ACTION ITEM: Output only the stretch of the listing that starts at the line containing "COMERCIALES" and ends at the line containing "Productos Relacionados", reproduced exactly with both ends.

DATA UNDER STUDY:
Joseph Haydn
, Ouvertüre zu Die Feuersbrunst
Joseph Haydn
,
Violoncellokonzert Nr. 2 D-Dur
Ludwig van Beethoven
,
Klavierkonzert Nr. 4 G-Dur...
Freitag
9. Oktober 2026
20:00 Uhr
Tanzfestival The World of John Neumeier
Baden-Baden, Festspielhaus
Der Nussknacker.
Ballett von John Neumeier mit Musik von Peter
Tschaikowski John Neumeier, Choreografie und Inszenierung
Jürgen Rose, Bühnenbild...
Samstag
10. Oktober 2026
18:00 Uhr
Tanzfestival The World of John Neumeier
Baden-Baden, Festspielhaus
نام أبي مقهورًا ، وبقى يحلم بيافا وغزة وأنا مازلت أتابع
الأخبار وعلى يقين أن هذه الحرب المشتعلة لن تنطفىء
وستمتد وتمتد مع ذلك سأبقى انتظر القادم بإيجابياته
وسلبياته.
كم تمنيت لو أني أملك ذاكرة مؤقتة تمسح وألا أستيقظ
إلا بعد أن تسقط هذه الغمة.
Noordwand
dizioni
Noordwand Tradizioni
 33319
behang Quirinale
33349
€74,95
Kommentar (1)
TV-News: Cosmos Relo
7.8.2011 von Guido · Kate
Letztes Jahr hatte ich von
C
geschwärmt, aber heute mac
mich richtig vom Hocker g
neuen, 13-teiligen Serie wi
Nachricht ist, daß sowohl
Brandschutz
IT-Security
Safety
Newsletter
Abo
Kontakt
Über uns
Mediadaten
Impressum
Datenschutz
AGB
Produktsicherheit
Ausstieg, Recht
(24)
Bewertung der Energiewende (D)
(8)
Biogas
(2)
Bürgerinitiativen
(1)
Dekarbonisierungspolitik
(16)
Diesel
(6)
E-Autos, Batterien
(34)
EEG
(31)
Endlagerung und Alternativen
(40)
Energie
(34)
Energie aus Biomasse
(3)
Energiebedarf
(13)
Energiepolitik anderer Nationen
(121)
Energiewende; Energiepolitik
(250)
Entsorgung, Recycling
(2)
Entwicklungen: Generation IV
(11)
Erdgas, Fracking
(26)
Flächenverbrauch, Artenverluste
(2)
---
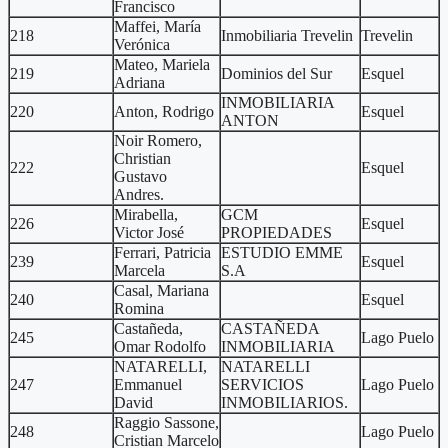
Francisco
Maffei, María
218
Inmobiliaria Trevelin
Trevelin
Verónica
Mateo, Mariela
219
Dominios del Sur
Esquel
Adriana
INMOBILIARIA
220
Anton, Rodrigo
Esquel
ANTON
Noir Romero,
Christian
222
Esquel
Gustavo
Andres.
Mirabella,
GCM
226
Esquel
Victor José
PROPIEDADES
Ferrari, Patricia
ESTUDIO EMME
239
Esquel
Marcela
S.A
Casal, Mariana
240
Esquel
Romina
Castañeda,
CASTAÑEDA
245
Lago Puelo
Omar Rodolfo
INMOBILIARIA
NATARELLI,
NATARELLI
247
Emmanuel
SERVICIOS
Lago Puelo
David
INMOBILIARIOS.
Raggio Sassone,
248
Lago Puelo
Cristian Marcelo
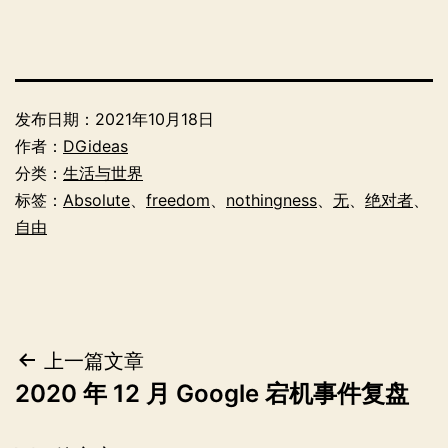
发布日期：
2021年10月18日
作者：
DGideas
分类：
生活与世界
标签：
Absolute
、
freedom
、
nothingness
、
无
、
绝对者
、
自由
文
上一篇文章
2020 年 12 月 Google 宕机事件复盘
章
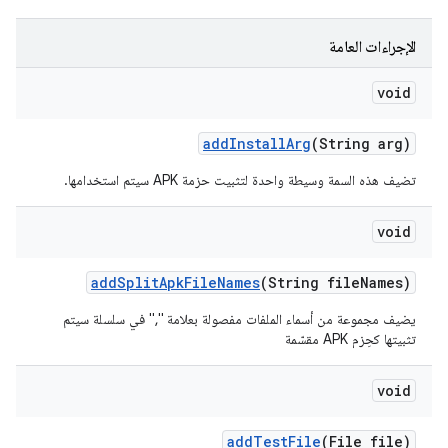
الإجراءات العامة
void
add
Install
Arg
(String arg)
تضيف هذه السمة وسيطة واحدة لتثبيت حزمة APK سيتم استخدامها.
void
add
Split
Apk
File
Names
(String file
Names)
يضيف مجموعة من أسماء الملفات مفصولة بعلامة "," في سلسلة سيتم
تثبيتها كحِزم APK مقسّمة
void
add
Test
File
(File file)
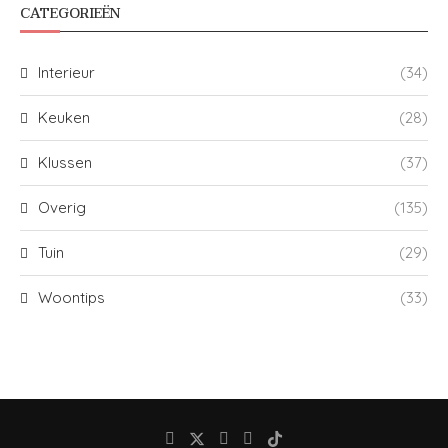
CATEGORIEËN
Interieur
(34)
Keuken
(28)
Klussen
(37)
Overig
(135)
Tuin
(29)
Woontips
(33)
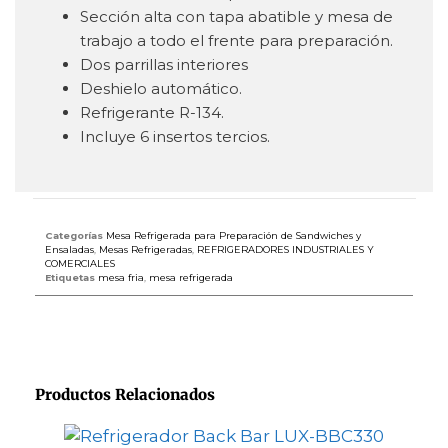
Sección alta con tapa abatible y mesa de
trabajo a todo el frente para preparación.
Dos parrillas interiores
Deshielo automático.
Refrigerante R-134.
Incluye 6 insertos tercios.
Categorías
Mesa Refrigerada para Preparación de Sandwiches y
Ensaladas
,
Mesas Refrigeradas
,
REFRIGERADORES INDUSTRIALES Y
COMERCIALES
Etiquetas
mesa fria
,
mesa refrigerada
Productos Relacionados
--
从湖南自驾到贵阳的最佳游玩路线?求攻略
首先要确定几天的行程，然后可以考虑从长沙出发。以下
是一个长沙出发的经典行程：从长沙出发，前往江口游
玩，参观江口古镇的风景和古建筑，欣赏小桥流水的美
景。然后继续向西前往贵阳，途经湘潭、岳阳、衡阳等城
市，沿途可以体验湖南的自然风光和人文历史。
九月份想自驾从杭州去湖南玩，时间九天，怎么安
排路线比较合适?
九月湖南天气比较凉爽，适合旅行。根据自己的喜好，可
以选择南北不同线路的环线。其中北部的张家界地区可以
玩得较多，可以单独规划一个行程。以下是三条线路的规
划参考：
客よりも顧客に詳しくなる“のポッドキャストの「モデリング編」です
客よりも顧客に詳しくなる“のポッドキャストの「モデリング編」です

OUTPUT FOR THIS EXERCISE:
COMERCIALES
Etiquetas
mesa fria
,
mesa refrigerada
Productos Relacionados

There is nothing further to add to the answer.